**Selected excerpt:**

* Begin *

Types of Eucalyptus Trees: Leaves, Flowers, Bark – Identification Guide (With Pictures)

Types of Eucalyptus Trees: Bark, Leaves, Flowers - Identification Guide

Eucalyptus trees are species of large flowering trees and shrubs with aromatic leaves and attractive smooth peeling bark. Some types of Eucalyptus trees are called gum trees, and fruit from eucalyptus plants are called gumnuts. Eucalyptus plants are native to Australia but also grow in tropical and temperate climates throughout the world.

Some species of eucalyptus trees can grow as tall as 330 ft. (100 m). Eucalyptus shrubs—known as mallees—grow up to 33 ft. (10 m) tall.

Eucalyptus plants can grow well as houseplants in containers. However, eucalyptus plants are fast-growing shrubs and trees and may soon outgrow your indoor spaces. Some eucalyptus species grow as fast as 8 ft. (2 m) in one season.

In this article, you’ll find out about the most common eucalyptus trees. Descriptions and pictures of eucalyptus tree leaves, flowers, and bark will help identify eucalyptus shrub and tree species.

Facts About the Eucalyptus Plant

There are over 700 species of eucalyptus plants that grow as evergreen shrubs or medium to tall trees.

Common species of eucalyptus trees are the rainbow eucalyptus (Eucalyptus deglupta) that’s identified by its colorful bark, the lemon eucalyptus plant (Eucalyptus citriodora) with leaves giving off a citrusy lemon aroma, and the silver princess gum tree (Eucalyptus caesia).

Plants in the genus Eucalyptus belong to the myrtle family Myrtaceae.

Although eucalyptus trees mainly grow in Australia, they grow in many other North and South American, Asian, and European countries.

The leaves from the eucalyptus tree have an intense aroma, and oil from the leaves is used for producing essential oils. Eucalyptus leaves are also a source of food for one of Australia’s most famous bears—the koala bear.

Growing Eucalyptus Plants

Eucalyptus trees and shrubs are fast-growing plants that thrive in full sun. In their native habitat, most eucalyptus plants can’t grow in temperatures below 10°F (-12°C). Most eucalyptus plants grow in USDA zones 8 to 11. However, some species like the rainbow eucalyptus, are cold-hardy in zones 10 and 11.

Eucalyptus plants are attractive houseplants and thrive indoors. Potted eucalyptus plants can grow up to 8 ft. (2 m) from seed in one season. You should place the eucalyptus houseplant in full sun and grow in a well-draining potting mix. If you grow potted eucalyptus on the patio outdoors in summer, bring it inside before the first frost.

* End *

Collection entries

* Begin *

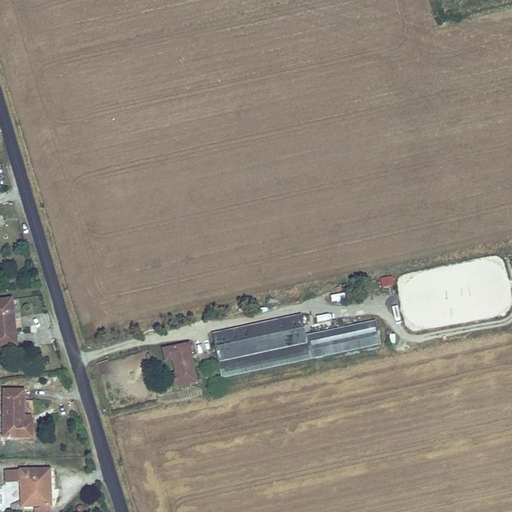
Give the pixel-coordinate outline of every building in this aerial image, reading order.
[(12,308),(0,309),(0,353),(18,351),(12,308)] [(300,311),(211,332),(217,359),(306,338),(300,311)] [(187,344),(163,350),(165,361),(172,360),(176,374),(169,376),(171,387),(196,381),(187,344)] [(25,394),(6,394),(5,438),(34,440),(34,424),(25,424),(25,394)] [(47,469),(23,470),(25,506),(53,504),(53,495),(48,495),(47,469)]
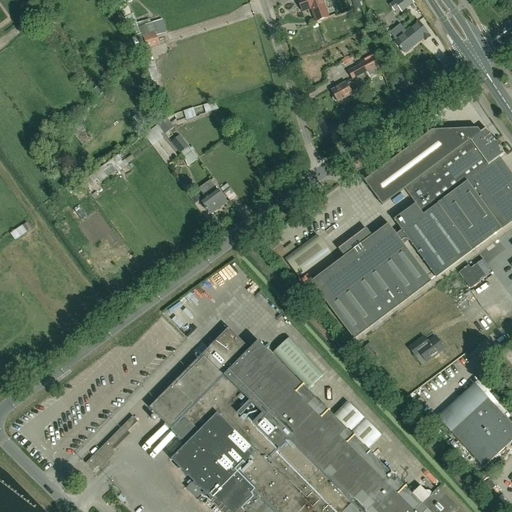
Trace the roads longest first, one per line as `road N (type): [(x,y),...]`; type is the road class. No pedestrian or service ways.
road 1 (tertiary): [(0,412),(316,174)]
road 2 (tertiary): [(316,174),(475,55)]
road 3 (unclassified): [(316,174),(262,0)]
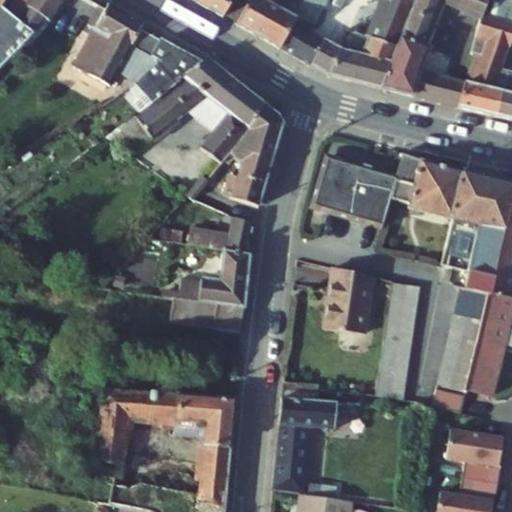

* End *

**Exercise prompt:** In the eucalyptus guide, which plant family includes the genus Eucalyptus? Answer from the eucalyptus guide only, not from the material.

**Complete response:** The myrtle family, Myrtaceae.